I Black Lips appartengono a quella categoria di gruppi che potrebbero suonare di tutto, dalle chitarre tzigane ai mandolini portoghesi, dall'arpa laser alle campane tibetane, riuscendo a mantenere un'identità riconoscibile, un marchio di fabbrica grazie al quale saremmo in grado di smascherarli in ogni situazione, nonostante il più perfetto dei camuffamenti. Potrebbero allora, per assurdo, provare a cimentarsi in un disco di country-rock americano, chiamarlo "Sing In A World That's Falling Apart" e risultare credibili senza perdere un briciolo della propria identità.
Un'identità che si manifesta anzitutto in un modo balzano, spensierato, un tantino folle di vedere le cose. Per i Black Lips non esistono il bianco e il nero, i confini netti, le formule prestabilite. Tutto ciò che li circonda è passibile di manipolazione, e questo vale in primis per la musica, intesa come un punto di partenza e mai di ipotetico arrivo.
Eccoli allora prendere per le corna un genere che consideriamo cristallizzato - il country-rock, appunto - e rivoltarlo come un calzino, trasformandolo nel baccanale weird di "Rumbler" in cui ogni possibile cliché southern viene dissacrato e sputato fuori in una formula festosa e volutamente stonata.
Più ci si addentra e maggiore è la sensazione di essere stati invitati a una grande festa organizzata dai Black Lips, o meglio ancora a uno dei loro innumerevoli concerti che si trasformano in eventi fuori controllo, in cui tutto sembra poter succedere - provare per credere. Un party durante il quale si può passare in un baleno dai balli sfrenati di "Holding Me Holding You" alle riflessioni alcoliche e un tantino beffarde di "Gentleman", che di elevato sembra avere appena il titolo, ma certo non l'indole.
Quello che è certo è che da ogni singola nota trasuda un'America diversa ma vivida: una metropoli attraversata in un giorno di pioggia in "Get It On Time", i saloon evocati con "Angola Rodeo", le cavalcate in immense praterie che sembrano apparire tra i solchi di "Georgia", il rock'n'roll di "Dishonest Men" che richiama epoche lontane.
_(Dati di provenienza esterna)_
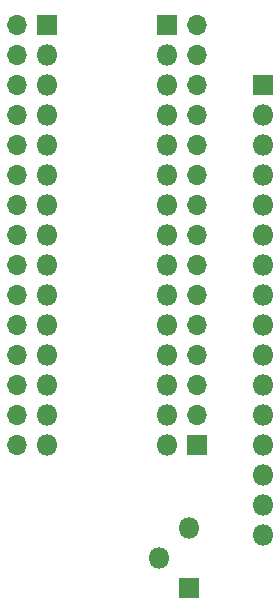
<source format=gbr>
%TF.GenerationSoftware,KiCad,Pcbnew,(5.1.6)-1*%
%TF.CreationDate,2022-01-07T17:36:53-04:00*%
%TF.ProjectId,LCD_adapter,4c43445f-6164-4617-9074-65722e6b6963,rev?*%
%TF.SameCoordinates,Original*%
%TF.FileFunction,Soldermask,Top*%
%TF.FilePolarity,Negative*%
%FSLAX46Y46*%
G04 Gerber Fmt 4.6, Leading zero omitted, Abs format (unit mm)*
G04 Created by KiCad (PCBNEW (5.1.6)-1) date 2022-01-07 17:36:53*
%MOMM*%
%LPD*%
G01*
G04 APERTURE LIST*
%ADD10O,1.800000X1.800000*%
%ADD11R,1.800000X1.800000*%
%ADD12O,1.700000X1.700000*%
%ADD13R,1.700000X1.700000*%
G04 APERTURE END LIST*
D10*
%TO.C,J2*%
X163830000Y-100330000D03*
X163830000Y-97790000D03*
X163830000Y-95250000D03*
X163830000Y-92710000D03*
X163830000Y-90170000D03*
X163830000Y-87630000D03*
X163830000Y-85090000D03*
X163830000Y-82550000D03*
X163830000Y-80010000D03*
X163830000Y-77470000D03*
X163830000Y-74930000D03*
X163830000Y-72390000D03*
X163830000Y-69850000D03*
X163830000Y-67310000D03*
D11*
X163830000Y-64770000D03*
%TD*%
D10*
%TO.C,J1*%
X153670000Y-100330000D03*
X153670000Y-97790000D03*
X153670000Y-95250000D03*
X153670000Y-92710000D03*
X153670000Y-90170000D03*
X153670000Y-87630000D03*
X153670000Y-85090000D03*
X153670000Y-82550000D03*
X153670000Y-80010000D03*
X153670000Y-77470000D03*
X153670000Y-74930000D03*
X153670000Y-72390000D03*
X153670000Y-69850000D03*
X153670000Y-67310000D03*
D11*
X153670000Y-64770000D03*
%TD*%
D12*
%TO.C,A1*%
X151130000Y-64770000D03*
X166370000Y-64770000D03*
X151130000Y-100330000D03*
X166370000Y-67310000D03*
X151130000Y-97790000D03*
X166370000Y-69850000D03*
X151130000Y-95250000D03*
X166370000Y-72390000D03*
X151130000Y-92710000D03*
X166370000Y-74930000D03*
X151130000Y-90170000D03*
X166370000Y-77470000D03*
X151130000Y-87630000D03*
X166370000Y-80010000D03*
X151130000Y-85090000D03*
X166370000Y-82550000D03*
X151130000Y-82550000D03*
X166370000Y-85090000D03*
X151130000Y-80010000D03*
X166370000Y-87630000D03*
X151130000Y-77470000D03*
X166370000Y-90170000D03*
X151130000Y-74930000D03*
X166370000Y-92710000D03*
X151130000Y-72390000D03*
X166370000Y-95250000D03*
X151130000Y-69850000D03*
X166370000Y-97790000D03*
X151130000Y-67310000D03*
D13*
X166370000Y-100330000D03*
%TD*%
D10*
%TO.C,RV1*%
X165735000Y-107315000D03*
X163195000Y-109855000D03*
D11*
X165735000Y-112395000D03*
%TD*%
D10*
%TO.C,U1*%
X172000000Y-107950000D03*
X172000000Y-105410000D03*
X172000000Y-102870000D03*
X172000000Y-100330000D03*
X172000000Y-97790000D03*
X172000000Y-95250000D03*
X172000000Y-92710000D03*
X172000000Y-90170000D03*
X172000000Y-87630000D03*
X172000000Y-85090000D03*
X172000000Y-82550000D03*
X172000000Y-80010000D03*
X172000000Y-77470000D03*
X172000000Y-74930000D03*
X172000000Y-72390000D03*
D11*
X172000000Y-69850000D03*
%TD*%
M02*

</source>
Tante cartoline diverse ma simili che sanno di ritorno a casa, come del resto la scelta di registrare le dodici tracce di "Sing In A World That's Falling Apart" negli storici Valentine Recording Studios di Hollywood, là dove gli States sembrano ancora un luogo mitico, fuori dal tempo, così irreale e stereotipato da essere vero.